Tamara Pearson

New Research Shows Black Women Teaching CS Play a Key Role in the Classroom

A recent study led by Georgia Tech research faculty member Tamara Pearson, the senior director of Research and Programs in the Constellations Center for Equity in Computing at Georgia Tech, focuses on understanding how Black women teaching computer science define themselves and their roles in the computer science (CS) education space, an underexplored topic according to Pearson.

The researchers discovered that the unique, intersectional identities of the teachers – being both Black and women – were inextricably linked to their experiences as CS teachers. 

They found that making someone pick one identity – when they live with multiple – doesn’t fully account for how people navigate society or the power structures they deal with every day.

“Our participants’ perceptions of their roles as CS teachers illustrate how Black women not only model a deep understanding of, and compassion for, student needs but simultaneously contribute to an ongoing mission of racial uplift through their presence in front of the classroom,” Pearson states in the paper.

Using data collected from surveys, interviews, and focus groups with four Black women teaching high school CS in a majority Black school district in Atlanta, Pearson and co-author Pamela Leggett-Robinson of PLR Consulting explored the teachers’ unique experiences and approaches to CS education. 

“These teachers are cognizant that their intersectional identities, as Black women, contribute to dismantling stereotypes of who is smart and who ‘can do’ computer science,” writes Pearson.

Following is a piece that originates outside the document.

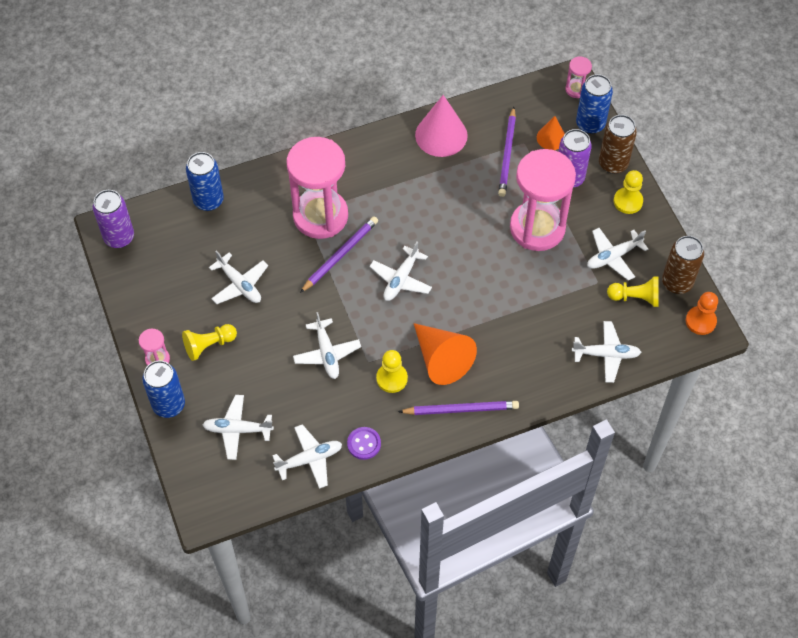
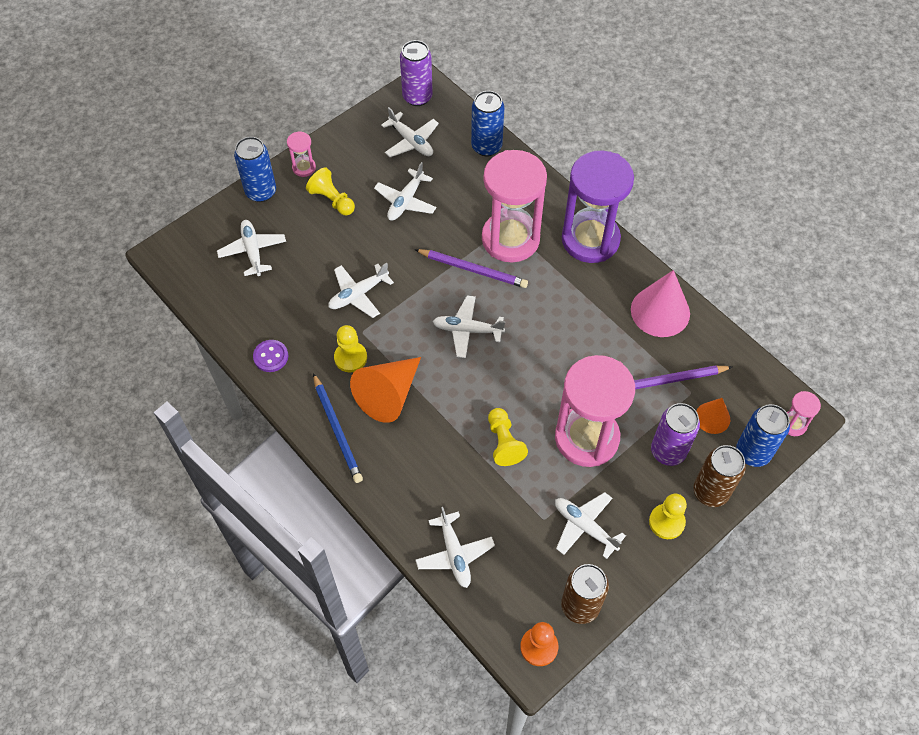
camera: 70 degrees right, 0 degrees up
white plane [272,424,342,489] -> white plane moved to [381,107,439,157]
purple pencil [398,401,519,415] -> blue pencil [313,373,363,483]
yellow pawn [607,276,659,307] -> yellow pawn moved to [488,408,528,466]
none -> purple hourglass [562,150,634,263]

The research findings show four themes that emerged as common perspectives from all participants. Based on this cohort from the Atlanta school district, the study shows Black women: 

  • Care for people
  • Are transformational leaders
  • Represent possibility
  • Expect more

The theme of caring for people was omnipresent among the participants. They discussed historical depictions of Black women as teachers, nurturers, and caretakers. They also conveyed how they challenge their students – regardless of race or gender – on what is and is not acceptable behavior and place expectations on the students to be better people.

“This long-standing, multi-generational practice that Black women developed by taking responsibility for the social and ethical development of all Black children continues in today’s classrooms, even when the children are not Black,” Pearson writes as part of the findings.

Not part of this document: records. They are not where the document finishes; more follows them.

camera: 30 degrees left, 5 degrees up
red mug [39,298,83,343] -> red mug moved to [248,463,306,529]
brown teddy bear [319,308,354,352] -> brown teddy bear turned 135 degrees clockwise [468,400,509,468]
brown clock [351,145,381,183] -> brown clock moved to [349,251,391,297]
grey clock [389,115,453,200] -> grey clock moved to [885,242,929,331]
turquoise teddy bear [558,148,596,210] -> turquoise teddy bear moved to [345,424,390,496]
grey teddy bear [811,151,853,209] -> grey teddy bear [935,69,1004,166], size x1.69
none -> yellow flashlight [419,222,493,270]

The other themes – Black women being transformational leaders, representing possibility, and expecting more from students – represent an ideal that the participants see for their work as CS educators. The themes also show how Black women view their intersectional identities and value their unique position to provide opportunities for their students, particularly for those who are marginalized.

These educators do this even when their acceptance within the CS field is challenged.

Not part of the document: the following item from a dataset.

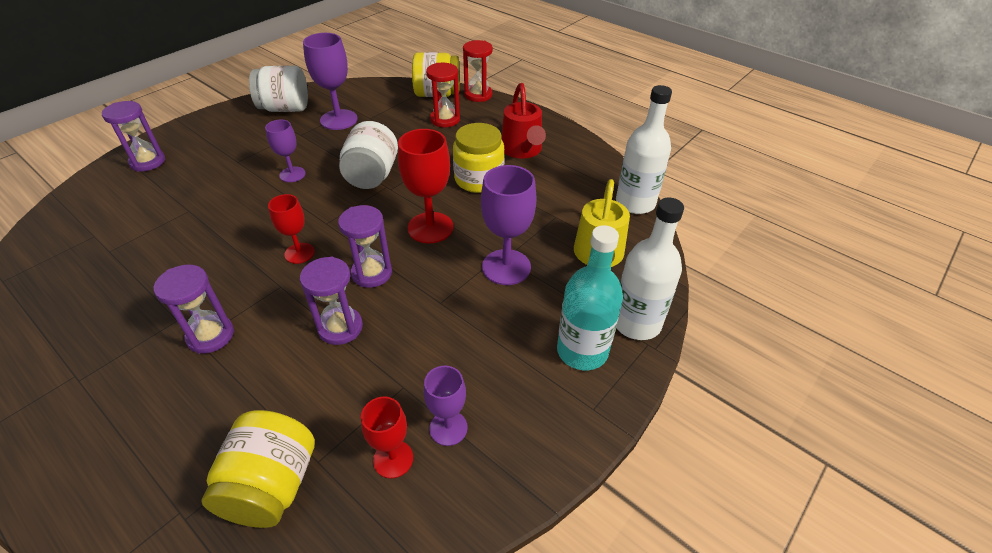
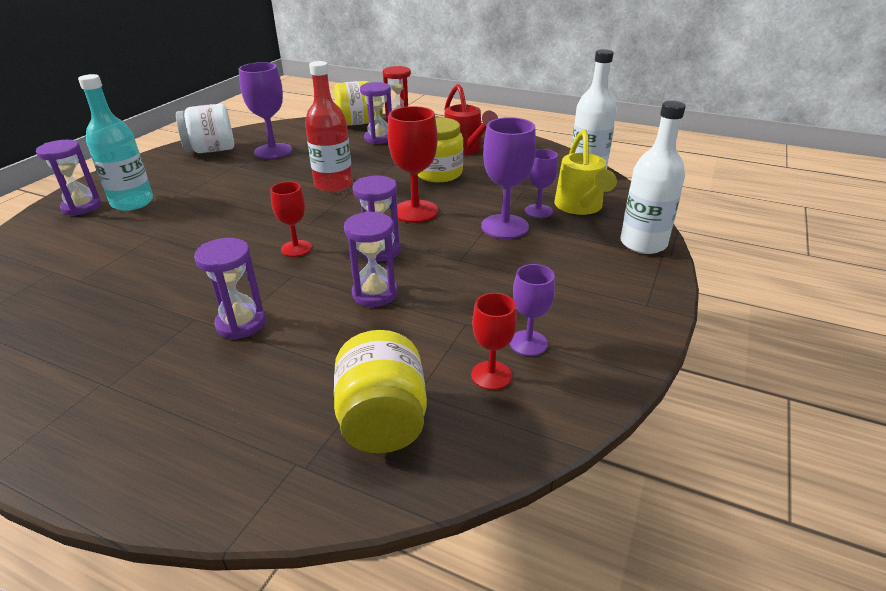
camera: 15 degrees left, 10 degrees down
purple goblet [265,120,306,182] -> purple goblet moved to [525,149,558,218]
white jar [339,121,398,189] -> red bottle [305,61,353,192]
red hourglass [426,63,460,127] -> purple hourglass [360,82,392,144]
turquoise bottle [557,225,623,370] -> turquoise bottle moved to [78,74,153,211]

The research found that Black women are highly represented in professions essential to the daily operation of society. However, research also indicates that Black women are often congratulated in the moment, immediately forgotten, and placed back at the margins.

The researchers plan to continue their work to better understand what sustained success for Black women teaching CS looks like. Future studies will expand to include input from Black women CS teachers from across the United States.

Pearson is presenting Unpacking the Unique Role of Black Women Computer Science Educators at the Association for Computing Machinery’s annual technical symposium for Computer Science Education (SIGCSE), taking place March 20-23 in Portland, Oregon.